Tracy Lynn Sargent, a woman of many aliases, was convicted of scamming men for money. Her many victims have included a management consultant and a lawyer. She is to be released this weekend. |
"Not only do you lose money, you lose the person you loved and trusted," says the man in his early 40s who was swindled out of thousands of dollars.
Like many others who've been fleeced, and not just those caught in so-called "sweetheart scams," there's a reluctance to come forward and risk potential embarrassment and misunderstanding. For instance, another man duped by Sargent, when contacted yesterday by the Star, did not want to revisit his experience. "Leave me out of it," he snapped before hanging up.
Sargent's other victims have included a management consultant, a senior executive, a lawyer and a divorced man with a young child.
While willing to discuss his involvement with the former prostitute as a warning to others, the 40ish businessman would only tell his story publicly if his identity remained protected.
Sargent, now 39, was sentenced last December to five months in jail after pleading guilty the previous month to two fraud charges. She has been in custody since last Halloween when Toronto police charged her with fraud over $5,000 after the businessman and another man said they'd been swindled out of a combined $50,000.
She is to be placed on one-year's probation when she is released. Her conditions stipulate she have no contact with the victims. She did not respond yesterday to a request for an interview from Vanier, part of the Maplehurst Correctional facility west of Toronto.
This was not the first time Sargent has been in trouble. She has 57 previous convictions for fraud. Seven years ago, the St. Thomas, Ont., native pled guilty to defrauding more than a dozen men, and three platonic women friends, out of more than $350,000. She has variously described herself as a member of the famous Bronfman family and a horse trainer for Diana, the Princess of Wales.
At her sentencing in 1998, she sounded contrite. "I displayed bad behaviour and caused uncalled-for pain," she told a Toronto court. "I'll never be able to say I'm sorry until I meet the people...and say sorry, and become the person I want to be. I apologize."
The judge sentenced her to two years in jail.
Her story received a lot of publicity, but the man didn't remember the story when he first met Sargent downtown two years ago. She initially introduced herself under one of her many aliases.
After meeting over coffee, the relationship seemed to blossom during email exchanges. At the time Sargent claimed to be a Swiss medical student studying to be a cardiologist at the University of Toronto and working part-time at the Hospital for Sick Children.
"We started to have a relationship. It was an intimate relationship," he says. They spent a lot of time together and took trips. "I felt, I'm really in love with her."
But he had doubts. He didn't meet any of her friends and she displayed erratic behaviour. And, as time passed, "she started to make some demands," he says, but adds moments later: "She never really directly asked me for money." It was more about presenting me with her problems that needed money to solve, he explains.
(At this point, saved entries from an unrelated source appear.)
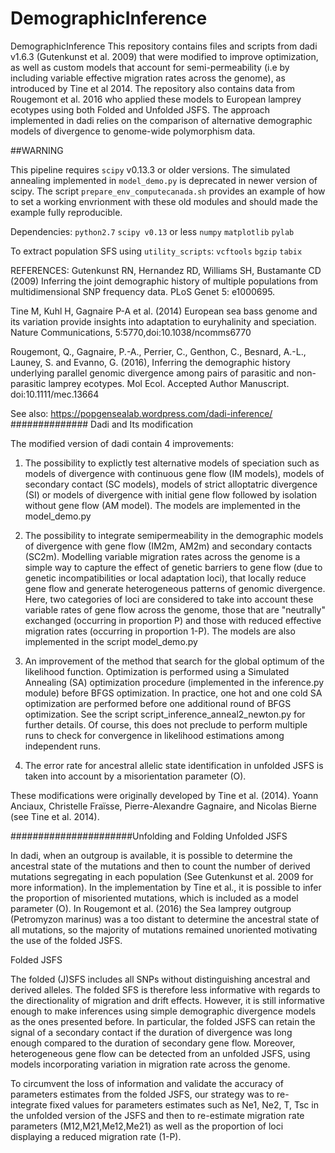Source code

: # DemographicInference
DemographicInference
This repository contains files and scripts from dadi v1.6.3 (Gutenkunst et al. 2009) that were modified to improve optimization, as well as custom models that account for semi-permeability (i.e by including variable effective migration rates across the genome), as introduced by Tine et al 2014. The repository also contains data from Rougemont et al. 2016 who applied these models to European lamprey ecotypes using both Folded and Unfolded JSFS. The approach implemented in dadi relies on the comparison of alternative demographic models of divergence to genome-wide polymorphism data.

##WARNING

This pipeline requires `scipy` v0.13.3 or older versions. The simulated annealing implemented in  `model_demo.py` is deprecated in newer version of scipy.
The script `prepare_env_computecanada.sh` provides an example of how to set a working envrionment with these old modules and should made the example fully reproducible.

Dependencies:
`python2.7`
`scipy v0.13` or less
`numpy`
`matplotlib`
`pylab`

To extract population SFS using `utility_scripts`:
`vcftools`
`bgzip`
`tabix`

REFERENCES: 
Gutenkunst RN, Hernandez RD, Williams SH, Bustamante CD (2009) Inferring the joint demographic history of multiple populations from multidimensional SNP frequency data. PLoS Genet 5: e1000695.

Tine M, Kuhl H, Gagnaire P-A et al. (2014) European sea bass genome and its variation provide insights into adaptation to euryhalinity and speciation. Nature Communications, 5:5770,doi:10.1038/ncomms6770

Rougemont, Q., Gagnaire, P.-A., Perrier, C., Genthon, C., Besnard, A.-L., Launey, S. and Evanno, G. (2016), Inferring the demographic history underlying parallel genomic divergence among pairs of parasitic and non-parasitic lamprey ecotypes. Mol Ecol. Accepted Author Manuscript. doi:10.1111/mec.13664

See also: https://popgensealab.wordpress.com/dadi-inference/
############## Dadi and Its modification

The modified version of dadi contain 4 improvements:

1. The possibility to explictly test alternative models of speciation such as models of divergence with continuous gene flow (IM models), models of secondary contact (SC models), models of strict alloptatric divergence (SI) or models of divergence with initial gene flow followed by isolation without gene flow (AM model). The models are implemented in the model_demo.py

2. The possibility to integrate semipermeability in the demographic models of divergence with gene flow (IM2m, AM2m) and secondary contacts (SC2m). Modelling variable migration rates across the genome  is a simple way to capture the effect of genetic barriers to gene flow (due to genetic incompatibilities or local adaptation loci), that locally reduce gene flow and generate heterogeneous patterns of genomic divergence. Here, two categories of loci are considered to take into account these variable rates of gene flow across the genome, those that are "neutrally" exchanged (occurring in proportion P) and those with reduced effective migration rates (occurring in proportion 1-P). The models are also implemented in the script model_demo.py

3. An improvement of the method that search for the global optimum of the likelihood function. Optimization is performed using a Simulated Annealing (SA) optimization procedure (implemented in the inference.py module) before BFGS optimization. In practice, one hot and one cold SA optimization are performed before  one additional round of BFGS optimization. See the script script_inference_anneal2_newton.py for further details. Of course, this does not preclude to perform multiple runs to check for convergence in likelihood estimations among independent runs.

4. The error rate for ancestral allelic state identification in unfolded JSFS is taken into account by a misorientation parameter (O).

These modifications were originally developed by Tine et al. (2014). Yoann Anciaux, Christelle Fraïsse, Pierre-Alexandre Gagnaire, and Nicolas Bierne (see Tine et al. 2014).

######################Unfolding and Folding
Unfolded JSFS

In dadi, when an outgroup is available, it is possible to determine the ancestral state of the mutations and then to count the number of derived mutations segregating in each population (See Gutenkunst et al. 2009 for more information). In the implementation by Tine et al., it is possible to infer the proportion of misoriented mutations, which is included as a model parameter (O). In Rougemont et al. (2016) the Sea lamprey outgroup (Petromyzon marinus) was a too distant to determine the ancestral state of all mutations, so the majority of mutations remained unoriented motivating the use of the folded JSFS.

Folded JSFS

The folded (J)SFS includes all SNPs without distinguishing ancestral and derived alleles. The folded SFS is therefore less informative with regards to the directionality of migration and drift effects. However, it is still informative enough to make inferences using simple demographic divergence models as the ones presented before. In particular, the folded JSFS can retain the signal of a secondary contact if the duration of divergence was long enough compared to the duration of secondary gene flow. Moreover, heterogeneous gene flow can be detected from an unfolded JSFS, using models incorporating variation in migration rate across the genome.

To circumvent the loss of information and validate the accuracy of parameters estimates from the folded JSFS, our strategy was to re-integrate fixed values for parameters estimates such as Ne1, Ne2, T, Tsc in the unfolded version of the JSFS and then to re-estimate migration rate parameters (M12,M21,Me12,Me21) as well as the proportion of loci displaying a reduced migration rate (1-P). 

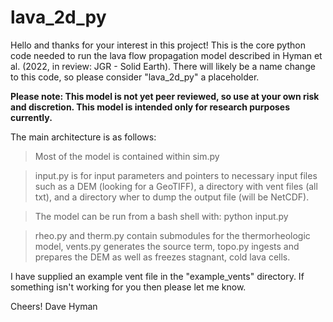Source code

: # lava_2d_py

Hello and thanks for your interest in this project! 
This is the core python code needed to run the lava flow propagation model described in Hyman et al. (2022, in review: JGR - Solid Earth). 
There will likely be a name change to this code, so please consider "lava_2d_py" a placeholder.  

**Please note: This model is not yet peer reviewed, so use at your own risk and discretion. This model is intended only for research purposes currently.**

The main architecture is as follows:

> Most of the model is contained within sim.py

> input.py is for input parameters and pointers to necessary input files such as a DEM (looking for a GeoTIFF), a directory with vent files (all txt), and a directory wher to dump the output file (will be NetCDF). 

> The model can be run from a bash shell with: python input.py 

> rheo.py and therm.py contain submodules for the thermorheologic model, vents.py generates the source term, topo.py ingests and prepares the DEM as well as freezes stagnant, cold lava cells.  


I have supplied an example vent file in the "example_vents" directory. If something isn't working for you then please let me know.

Cheers!
Dave Hyman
She had many reasons for needing cash. She needed money to cover her rent, "this amount for her tuition fees, she felt she was sick and suspected breast cancer." Being an overseas student, Sargent was on the hook to pay for an MRI. Implicit was an overarching threat: that without financial help she'd have to quit school and return to Switzerland.
"Every time there was a new demand, a new story. I started to be quite suspicious about her." Besides, her English seemed "too good" for a foreign student. Her pricey wardrobe and designer handbags also raised questions. Once she bragged about owning an $800 bra.
When pressed how she could afford the luxury items, she had a ready answer. Her wealthy father had died and "she was waiting for the will."
Through it all, Sargent claimed she was only borrowing the money, and planned to give him interest when her windfall came in.
He grew increasingly wary.
Ironically, at a time when the anonymity of the Internet is blamed for fuelling a growing "epidemic" of what web site http://www.straightshooter.net calls "romance fraud," it was the man's sleuthing on the world wide web that exposed her deceit.
The man found her image on a Toronto web site offering sex for sale, he says. "I confronted her, and she denied it was her and that it was a lookalike."
With some reservations, he accepted the excuse. But further Internet digging turned up news stories about her 1998 convictions.
"At this point I had already given her many, many thousands of dollars." And showered her with expensive gifts.
Again she said it was a case of mistaken identity.
"I guess a person in love believes in everything," he says with a sad laugh.
Finally, he sent an email to the prostitution web site as a "prospective client. She called, and this way I found out it was really her...and at this point I finished the relationship."
When he confronted Sargent, she wept and told him "she hates doing what she's doing and promised to repay me." But she changed her phone number, and stopped calling him. He went to the police and says while another complainant came forward, he believes there were others.
Today he is doing "not-too-good, so-so," after surviving what he calls a "huge financial loss." She was not ordered to pay restitution.
"It's extremely difficult to forget and move on," he continues. "The difficulty is I still love her and I know I'm destroying her by doing what I'm doing," he says, referring to his willingness to tell his story and put her name back in the spotlight on the eve of release.